DIRECTIONS FOR THIS TASK: Retype every entry below without any change.

INPUT DATA:
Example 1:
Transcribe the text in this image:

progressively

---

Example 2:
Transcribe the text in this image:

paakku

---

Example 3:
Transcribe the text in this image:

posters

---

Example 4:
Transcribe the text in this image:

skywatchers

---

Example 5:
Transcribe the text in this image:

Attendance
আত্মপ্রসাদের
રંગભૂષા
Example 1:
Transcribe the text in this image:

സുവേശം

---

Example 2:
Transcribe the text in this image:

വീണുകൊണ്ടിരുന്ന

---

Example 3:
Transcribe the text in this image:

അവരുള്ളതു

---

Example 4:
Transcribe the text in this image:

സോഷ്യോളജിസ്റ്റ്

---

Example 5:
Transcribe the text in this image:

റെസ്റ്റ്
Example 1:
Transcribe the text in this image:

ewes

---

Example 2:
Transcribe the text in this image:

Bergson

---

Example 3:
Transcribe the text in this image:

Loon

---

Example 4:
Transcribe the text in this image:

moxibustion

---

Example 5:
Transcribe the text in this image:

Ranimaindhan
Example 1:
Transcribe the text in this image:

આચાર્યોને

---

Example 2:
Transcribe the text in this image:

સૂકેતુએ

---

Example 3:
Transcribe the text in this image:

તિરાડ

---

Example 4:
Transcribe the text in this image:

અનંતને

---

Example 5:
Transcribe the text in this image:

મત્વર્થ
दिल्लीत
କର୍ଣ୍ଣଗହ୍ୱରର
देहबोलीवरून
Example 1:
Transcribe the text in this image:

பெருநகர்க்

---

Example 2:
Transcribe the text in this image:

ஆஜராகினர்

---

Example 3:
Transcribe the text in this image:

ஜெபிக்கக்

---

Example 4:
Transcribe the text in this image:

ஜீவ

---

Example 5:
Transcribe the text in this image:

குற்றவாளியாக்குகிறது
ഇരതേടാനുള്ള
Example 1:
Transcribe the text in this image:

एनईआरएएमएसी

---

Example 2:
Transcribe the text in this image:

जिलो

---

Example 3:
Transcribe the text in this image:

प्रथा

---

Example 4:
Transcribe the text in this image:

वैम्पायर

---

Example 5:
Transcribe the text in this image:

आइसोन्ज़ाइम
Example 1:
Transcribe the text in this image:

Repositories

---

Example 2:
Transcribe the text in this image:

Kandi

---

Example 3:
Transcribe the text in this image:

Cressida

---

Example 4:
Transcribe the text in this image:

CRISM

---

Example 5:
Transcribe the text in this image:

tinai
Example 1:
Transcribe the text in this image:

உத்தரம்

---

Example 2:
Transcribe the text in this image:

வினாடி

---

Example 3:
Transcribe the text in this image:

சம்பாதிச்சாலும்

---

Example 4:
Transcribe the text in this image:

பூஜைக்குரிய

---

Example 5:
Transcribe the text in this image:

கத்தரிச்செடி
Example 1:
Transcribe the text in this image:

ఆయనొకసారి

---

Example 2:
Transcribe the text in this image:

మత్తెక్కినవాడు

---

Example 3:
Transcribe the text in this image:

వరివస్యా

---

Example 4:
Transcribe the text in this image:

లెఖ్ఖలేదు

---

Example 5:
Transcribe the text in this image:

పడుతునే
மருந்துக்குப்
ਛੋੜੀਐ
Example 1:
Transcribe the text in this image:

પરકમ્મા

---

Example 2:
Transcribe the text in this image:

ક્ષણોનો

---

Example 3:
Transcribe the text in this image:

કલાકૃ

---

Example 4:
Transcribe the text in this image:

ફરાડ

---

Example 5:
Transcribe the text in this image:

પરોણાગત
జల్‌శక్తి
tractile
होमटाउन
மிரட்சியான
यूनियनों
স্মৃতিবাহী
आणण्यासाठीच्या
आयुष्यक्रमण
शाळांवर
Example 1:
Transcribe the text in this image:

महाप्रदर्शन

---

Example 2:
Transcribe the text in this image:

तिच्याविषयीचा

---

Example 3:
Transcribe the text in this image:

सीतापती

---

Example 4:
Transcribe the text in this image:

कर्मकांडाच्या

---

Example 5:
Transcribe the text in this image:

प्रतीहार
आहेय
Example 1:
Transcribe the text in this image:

REPLY TO THE EXERCISE:
Example 1:
Transcribe the text in this image:

progressively

---

Example 2:
Transcribe the text in this image:

paakku

---

Example 3:
Transcribe the text in this image:

posters

---

Example 4:
Transcribe the text in this image:

skywatchers

---

Example 5:
Transcribe the text in this image:

Attendance
আত্মপ্রসাদের
રંગભૂષા
Example 1:
Transcribe the text in this image:

സുവേശം

---

Example 2:
Transcribe the text in this image:

വീണുകൊണ്ടിരുന്ന

---

Example 3:
Transcribe the text in this image:

അവരുള്ളതു

---

Example 4:
Transcribe the text in this image:

സോഷ്യോളജിസ്റ്റ്

---

Example 5:
Transcribe the text in this image:

റെസ്റ്റ്
Example 1:
Transcribe the text in this image:

ewes

---

Example 2:
Transcribe the text in this image:

Bergson

---

Example 3:
Transcribe the text in this image:

Loon

---

Example 4:
Transcribe the text in this image:

moxibustion

---

Example 5:
Transcribe the text in this image:

Ranimaindhan
Example 1:
Transcribe the text in this image:

આચાર્યોને

---

Example 2:
Transcribe the text in this image:

સૂકેતુએ

---

Example 3:
Transcribe the text in this image:

તિરાડ

---

Example 4:
Transcribe the text in this image:

અનંતને

---

Example 5:
Transcribe the text in this image:

મત્વર્થ
दिल्लीत
କର୍ଣ୍ଣଗହ୍ୱରର
देहबोलीवरून
Example 1:
Transcribe the text in this image:

பெருநகர்க்

---

Example 2:
Transcribe the text in this image:

ஆஜராகினர்

---

Example 3:
Transcribe the text in this image:

ஜெபிக்கக்

---

Example 4:
Transcribe the text in this image:

ஜீவ

---

Example 5:
Transcribe the text in this image:

குற்றவாளியாக்குகிறது
ഇരതേടാനുള്ള
Example 1:
Transcribe the text in this image:

एनईआरएएमएसी

---

Example 2:
Transcribe the text in this image:

जिलो

---

Example 3:
Transcribe the text in this image:

प्रथा

---

Example 4:
Transcribe the text in this image:

वैम्पायर

---

Example 5:
Transcribe the text in this image:

आइसोन्ज़ाइम
Example 1:
Transcribe the text in this image:

Repositories

---

Example 2:
Transcribe the text in this image:

Kandi

---

Example 3:
Transcribe the text in this image:

Cressida

---

Example 4:
Transcribe the text in this image:

CRISM

---

Example 5:
Transcribe the text in this image:

tinai
Example 1:
Transcribe the text in this image:

உத்தரம்

---

Example 2:
Transcribe the text in this image:

வினாடி

---

Example 3:
Transcribe the text in this image:

சம்பாதிச்சாலும்

---

Example 4:
Transcribe the text in this image:

பூஜைக்குரிய

---

Example 5:
Transcribe the text in this image:

கத்தரிச்செடி
Example 1:
Transcribe the text in this image:

ఆయనొకసారి

---

Example 2:
Transcribe the text in this image:

మత్తెక్కినవాడు

---

Example 3:
Transcribe the text in this image:

వరివస్యా

---

Example 4:
Transcribe the text in this image:

లెఖ్ఖలేదు

---

Example 5:
Transcribe the text in this image:

పడుతునే
மருந்துக்குப்
ਛੋੜੀਐ
Example 1:
Transcribe the text in this image:

પરકમ્મા

---

Example 2:
Transcribe the text in this image:

ક્ષણોનો

---

Example 3:
Transcribe the text in this image:

કલાકૃ

---

Example 4:
Transcribe the text in this image:

ફરાડ

---

Example 5:
Transcribe the text in this image:

પરોણાગત
జల్‌శక్తి
tractile
होमटाउन
மிரட்சியான
यूनियनों
স্মৃতিবাহী
आणण्यासाठीच्या
आयुष्यक्रमण
शाळांवर
Example 1:
Transcribe the text in this image:

महाप्रदर्शन

---

Example 2:
Transcribe the text in this image:

तिच्याविषयीचा

---

Example 3:
Transcribe the text in this image:

सीतापती

---

Example 4:
Transcribe the text in this image:

कर्मकांडाच्या

---

Example 5:
Transcribe the text in this image:

प्रतीहार
आहेय
Example 1:
Transcribe the text in this image:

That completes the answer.